======== Selected passage
Thank you, Nat. Our 2022 selling season was very strong and we are focused on preparing for what we believe will continue to be a very receptive market for our products and services. We look forward to continuing to drive the momentum we built and to growing our leadership position as a provider of sustainable products and services for the refrigerant and reclamation industry. The operator will now open the call to questions.
Congrats on the strong results last year. Want to start with pricing. I didn't catch it if it was in the prepared remarks, but what are you seeing? I know it's seasonally quiet right now, but what are you seeing with R-22 and HFC pricing?
R-22 continues to be strong. It's definitely in the 30s and has pretty much been that price range for last year and certainly going into this year. In the third quarter reporting, we noted that in the latter part, like say September of last year, prices started to decline from, let's say a high, generally speaking, HFCs as a category around $14 a pound to around $12. That softer pricing has gone into the beginning of this season. We don't know how pricing is going to play out, but we do think there's opportunities for higher prices, particularly as people start to become aware or think more about what the significant shortage might be for the 2024 year with the 40% step down and the virgin allowances starting then.
Got it. And then just on the gross margin the quarter, the 32%, how much of that was impacted by just pricing declines? I guess I don't know what the mix is, if it's any different in Q4 between R-22 and HFCs, but what played into that?
It was really just overall volume relative to our overall fixed cost. So nothing particularly special. Like as Nat said, I think, I said the same thing that we don't believe it has any impact on our long-term targets. As our margins will continue to drop towards those levels, the fact that Q4 of 2022 happen to be below it, will really have no impact on where we land this year and as we proceed in the future.
What's your confidence you've talked about 35% gross margins as your medium-term target? Is that a good baseline for 2023?
Well, it is a baseline certainly for 2023 and beyond. The question is when might we get to that level on a consistent basis? We still think there is some upside to the margin. But right now, I think, thinking of it in the context of 35% makes the most sense.
================
======== Information provided
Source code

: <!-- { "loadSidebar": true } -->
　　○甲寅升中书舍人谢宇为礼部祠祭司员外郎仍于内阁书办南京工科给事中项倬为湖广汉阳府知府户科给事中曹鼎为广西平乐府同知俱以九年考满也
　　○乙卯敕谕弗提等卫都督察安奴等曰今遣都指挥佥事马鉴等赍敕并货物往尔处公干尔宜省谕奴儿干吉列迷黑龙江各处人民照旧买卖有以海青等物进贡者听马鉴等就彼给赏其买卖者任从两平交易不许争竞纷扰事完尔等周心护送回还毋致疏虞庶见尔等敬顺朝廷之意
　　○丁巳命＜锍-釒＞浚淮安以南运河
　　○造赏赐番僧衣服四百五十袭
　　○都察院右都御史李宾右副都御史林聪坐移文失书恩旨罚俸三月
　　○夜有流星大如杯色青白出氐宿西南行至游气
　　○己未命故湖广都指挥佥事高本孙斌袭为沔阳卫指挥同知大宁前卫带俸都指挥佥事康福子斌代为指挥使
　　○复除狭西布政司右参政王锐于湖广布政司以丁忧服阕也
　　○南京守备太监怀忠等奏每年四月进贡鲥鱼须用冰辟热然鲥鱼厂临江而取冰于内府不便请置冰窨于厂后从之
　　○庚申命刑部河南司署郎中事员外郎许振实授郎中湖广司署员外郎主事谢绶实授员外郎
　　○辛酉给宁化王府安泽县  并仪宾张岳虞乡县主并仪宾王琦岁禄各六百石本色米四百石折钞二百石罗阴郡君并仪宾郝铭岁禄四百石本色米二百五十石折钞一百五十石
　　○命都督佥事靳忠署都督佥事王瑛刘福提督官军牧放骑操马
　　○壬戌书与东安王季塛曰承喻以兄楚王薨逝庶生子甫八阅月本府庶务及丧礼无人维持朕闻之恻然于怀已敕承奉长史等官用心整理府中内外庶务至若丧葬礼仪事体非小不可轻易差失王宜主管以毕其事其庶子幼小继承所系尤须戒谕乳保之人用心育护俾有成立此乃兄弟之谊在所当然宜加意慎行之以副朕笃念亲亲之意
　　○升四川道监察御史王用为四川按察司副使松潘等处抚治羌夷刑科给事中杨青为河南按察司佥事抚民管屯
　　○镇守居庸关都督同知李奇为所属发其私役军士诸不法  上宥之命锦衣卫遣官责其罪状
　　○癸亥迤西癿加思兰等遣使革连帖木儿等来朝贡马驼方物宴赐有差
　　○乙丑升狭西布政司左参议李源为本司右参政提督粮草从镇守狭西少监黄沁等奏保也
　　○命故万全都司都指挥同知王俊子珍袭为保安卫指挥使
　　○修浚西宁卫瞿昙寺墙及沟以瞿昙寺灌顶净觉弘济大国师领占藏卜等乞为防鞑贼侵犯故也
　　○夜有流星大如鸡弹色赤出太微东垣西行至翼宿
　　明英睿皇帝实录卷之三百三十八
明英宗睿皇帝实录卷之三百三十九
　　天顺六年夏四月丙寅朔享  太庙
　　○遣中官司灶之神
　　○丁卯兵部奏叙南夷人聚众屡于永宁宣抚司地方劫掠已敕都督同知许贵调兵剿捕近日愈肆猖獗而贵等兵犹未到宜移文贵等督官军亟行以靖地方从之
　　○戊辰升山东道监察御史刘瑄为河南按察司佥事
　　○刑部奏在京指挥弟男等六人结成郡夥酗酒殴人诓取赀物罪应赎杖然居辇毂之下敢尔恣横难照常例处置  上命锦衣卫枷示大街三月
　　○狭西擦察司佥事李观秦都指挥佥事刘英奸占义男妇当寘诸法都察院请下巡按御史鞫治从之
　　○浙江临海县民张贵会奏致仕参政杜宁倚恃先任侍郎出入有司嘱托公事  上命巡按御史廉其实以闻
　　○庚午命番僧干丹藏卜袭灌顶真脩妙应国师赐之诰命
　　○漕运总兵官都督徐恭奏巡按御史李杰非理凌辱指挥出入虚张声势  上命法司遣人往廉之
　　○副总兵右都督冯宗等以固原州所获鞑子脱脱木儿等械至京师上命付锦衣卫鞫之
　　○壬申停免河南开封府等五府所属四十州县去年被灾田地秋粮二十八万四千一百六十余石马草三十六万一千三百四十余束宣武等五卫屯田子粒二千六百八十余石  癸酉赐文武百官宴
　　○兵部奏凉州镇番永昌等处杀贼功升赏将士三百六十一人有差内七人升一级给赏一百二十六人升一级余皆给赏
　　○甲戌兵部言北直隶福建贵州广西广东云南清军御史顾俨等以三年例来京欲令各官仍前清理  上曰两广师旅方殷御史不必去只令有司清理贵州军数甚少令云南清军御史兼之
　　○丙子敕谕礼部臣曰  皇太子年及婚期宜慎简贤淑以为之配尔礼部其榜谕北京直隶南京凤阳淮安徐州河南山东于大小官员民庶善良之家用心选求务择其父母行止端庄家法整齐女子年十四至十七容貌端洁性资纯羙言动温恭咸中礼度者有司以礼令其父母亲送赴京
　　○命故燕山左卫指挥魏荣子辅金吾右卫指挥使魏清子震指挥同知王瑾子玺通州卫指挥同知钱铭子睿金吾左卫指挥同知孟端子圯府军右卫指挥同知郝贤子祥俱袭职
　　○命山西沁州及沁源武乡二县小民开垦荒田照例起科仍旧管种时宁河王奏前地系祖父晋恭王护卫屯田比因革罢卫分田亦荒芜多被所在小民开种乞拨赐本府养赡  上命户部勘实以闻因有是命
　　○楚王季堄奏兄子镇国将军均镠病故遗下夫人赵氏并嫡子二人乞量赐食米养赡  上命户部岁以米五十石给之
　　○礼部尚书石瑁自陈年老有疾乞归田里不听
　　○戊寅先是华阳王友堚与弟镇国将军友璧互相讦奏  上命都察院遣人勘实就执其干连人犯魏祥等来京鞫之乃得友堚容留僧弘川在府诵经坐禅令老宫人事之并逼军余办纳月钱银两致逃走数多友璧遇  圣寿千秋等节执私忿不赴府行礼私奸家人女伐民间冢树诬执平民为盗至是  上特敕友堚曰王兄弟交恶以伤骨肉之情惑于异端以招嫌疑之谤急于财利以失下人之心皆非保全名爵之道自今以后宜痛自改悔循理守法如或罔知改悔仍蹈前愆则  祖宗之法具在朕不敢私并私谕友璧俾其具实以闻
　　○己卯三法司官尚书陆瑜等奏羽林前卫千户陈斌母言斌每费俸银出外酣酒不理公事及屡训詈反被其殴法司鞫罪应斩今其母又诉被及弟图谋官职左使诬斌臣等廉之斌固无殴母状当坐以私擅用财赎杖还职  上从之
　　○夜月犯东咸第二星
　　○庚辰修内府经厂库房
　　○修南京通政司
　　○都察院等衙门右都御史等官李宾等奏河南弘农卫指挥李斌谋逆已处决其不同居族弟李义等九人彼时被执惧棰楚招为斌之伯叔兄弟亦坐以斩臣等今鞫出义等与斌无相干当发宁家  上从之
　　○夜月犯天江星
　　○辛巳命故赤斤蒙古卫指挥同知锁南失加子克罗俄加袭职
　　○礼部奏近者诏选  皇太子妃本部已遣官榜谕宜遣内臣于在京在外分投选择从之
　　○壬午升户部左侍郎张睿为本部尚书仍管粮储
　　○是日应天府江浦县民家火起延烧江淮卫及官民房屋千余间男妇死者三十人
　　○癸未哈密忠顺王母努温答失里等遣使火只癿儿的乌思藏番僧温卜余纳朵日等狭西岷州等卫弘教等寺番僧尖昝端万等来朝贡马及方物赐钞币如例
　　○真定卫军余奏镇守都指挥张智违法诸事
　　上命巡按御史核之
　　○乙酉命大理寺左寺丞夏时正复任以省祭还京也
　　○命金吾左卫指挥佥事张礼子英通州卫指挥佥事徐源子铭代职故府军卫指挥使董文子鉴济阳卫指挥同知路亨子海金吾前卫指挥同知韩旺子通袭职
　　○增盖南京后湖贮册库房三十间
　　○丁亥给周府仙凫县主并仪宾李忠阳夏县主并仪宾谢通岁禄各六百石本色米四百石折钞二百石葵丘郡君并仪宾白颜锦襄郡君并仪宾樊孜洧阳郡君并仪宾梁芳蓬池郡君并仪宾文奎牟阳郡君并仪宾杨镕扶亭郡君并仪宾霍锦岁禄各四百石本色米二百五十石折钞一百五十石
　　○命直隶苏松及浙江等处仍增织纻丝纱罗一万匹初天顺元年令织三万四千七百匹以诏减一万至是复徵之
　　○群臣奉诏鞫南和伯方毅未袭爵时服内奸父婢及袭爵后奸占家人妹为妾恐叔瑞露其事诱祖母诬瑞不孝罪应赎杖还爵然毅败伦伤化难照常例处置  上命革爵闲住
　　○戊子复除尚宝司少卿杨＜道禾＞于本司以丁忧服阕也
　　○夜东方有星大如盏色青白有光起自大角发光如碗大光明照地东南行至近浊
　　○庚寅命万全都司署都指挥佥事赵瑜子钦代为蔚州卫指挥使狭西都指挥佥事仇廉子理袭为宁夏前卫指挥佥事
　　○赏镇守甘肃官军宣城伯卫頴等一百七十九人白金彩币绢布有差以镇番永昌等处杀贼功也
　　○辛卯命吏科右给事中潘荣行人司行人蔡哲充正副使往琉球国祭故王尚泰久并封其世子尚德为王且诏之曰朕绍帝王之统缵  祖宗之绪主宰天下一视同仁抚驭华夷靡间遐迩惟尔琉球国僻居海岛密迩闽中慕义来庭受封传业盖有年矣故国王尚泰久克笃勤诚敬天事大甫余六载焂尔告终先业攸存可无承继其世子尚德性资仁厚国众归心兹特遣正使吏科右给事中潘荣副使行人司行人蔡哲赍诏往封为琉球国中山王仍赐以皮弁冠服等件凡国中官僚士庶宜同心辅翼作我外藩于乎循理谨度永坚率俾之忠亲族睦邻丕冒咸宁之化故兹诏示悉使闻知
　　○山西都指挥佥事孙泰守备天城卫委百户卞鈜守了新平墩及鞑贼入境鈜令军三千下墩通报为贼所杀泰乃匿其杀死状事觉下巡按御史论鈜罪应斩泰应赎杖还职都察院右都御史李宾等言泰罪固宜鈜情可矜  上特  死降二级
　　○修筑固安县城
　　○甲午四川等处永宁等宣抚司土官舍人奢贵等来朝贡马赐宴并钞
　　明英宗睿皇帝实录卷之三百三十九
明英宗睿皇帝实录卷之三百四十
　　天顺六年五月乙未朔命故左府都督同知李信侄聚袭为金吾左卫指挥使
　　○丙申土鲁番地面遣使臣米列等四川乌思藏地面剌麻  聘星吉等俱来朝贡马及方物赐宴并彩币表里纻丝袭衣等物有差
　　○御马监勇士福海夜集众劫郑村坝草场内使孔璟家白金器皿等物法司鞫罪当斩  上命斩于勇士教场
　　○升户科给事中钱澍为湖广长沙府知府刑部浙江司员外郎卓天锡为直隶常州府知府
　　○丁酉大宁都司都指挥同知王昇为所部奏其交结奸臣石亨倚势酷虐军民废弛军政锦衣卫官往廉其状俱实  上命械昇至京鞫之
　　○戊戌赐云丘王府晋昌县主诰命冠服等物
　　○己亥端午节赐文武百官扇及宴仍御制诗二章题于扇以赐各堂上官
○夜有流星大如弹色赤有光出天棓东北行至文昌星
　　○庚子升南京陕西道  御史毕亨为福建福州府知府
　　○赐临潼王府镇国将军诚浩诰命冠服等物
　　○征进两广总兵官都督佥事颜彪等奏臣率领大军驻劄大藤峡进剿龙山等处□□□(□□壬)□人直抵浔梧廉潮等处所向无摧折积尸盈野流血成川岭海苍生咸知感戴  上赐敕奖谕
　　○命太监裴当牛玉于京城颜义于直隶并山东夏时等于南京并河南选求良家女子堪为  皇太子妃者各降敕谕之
================
Carry on the earnings call transcript about refrigerant pricing and margins from the point where it stops. The items have nothing to do with the earnings call transcript.

> [Response area]:
Good. Switching over to reclamation volume, you mentioned a lot of proactive steps, seminars, presentations, education, etc., all very good from our view. Have you seen any improvement in the recovery of feedstock that really fuels the process?
Unfortunately, reclaim continued to be flat again last year, as it's been for the last couple of years. To some extent that then ties into some of our frustration that we have expressed about the EPA and promulgating regulations. But based on their public comments, they have already started a process that would lead to a proposed rule, likely issued in around September of this year that addresses regulations to promote the growth of reclamation. Moreover, we know that with that 40% reduction in 2024, there are going to be shortages and when there are shortages, there is growth in reclamation.
Hi. Good afternoon, Brian and Nat. How are you guys doing?
Good, good, thank you.
Obviously, the big question is increasing reclaim. But I'm curious, if there are other channels where you can go out and get more capacity. I mean, your inventories are up in the quarter nicely which is positive going into this year. But can you go out and buy inventory from, I don't know, other participants, etc.? Just curious if there's other ways to sort of manage that or take advantage of it? Or is there a secondary market?
Well, I mean, we have many suppliers. So I don't know that we really have limitations based on suppliers. The thing that we are trying to spend a lot more time on than we might have in the past is with contractors around recovery. So, it's recovery that leads to increases in reclamation, simply put. If contractors don't recover the gas then there isn't gas to reclaim. So, we talked about a lot of different initiatives, and if you heard some of the descriptions, a lot of it was centered at the contractor level and training on recovery as well as the importance of reclamation. So, we think that as we begin to take a more proactive role at that level, we could stimulate more recovery, which hopefully then, as we expect will lead to more reclamation pounds.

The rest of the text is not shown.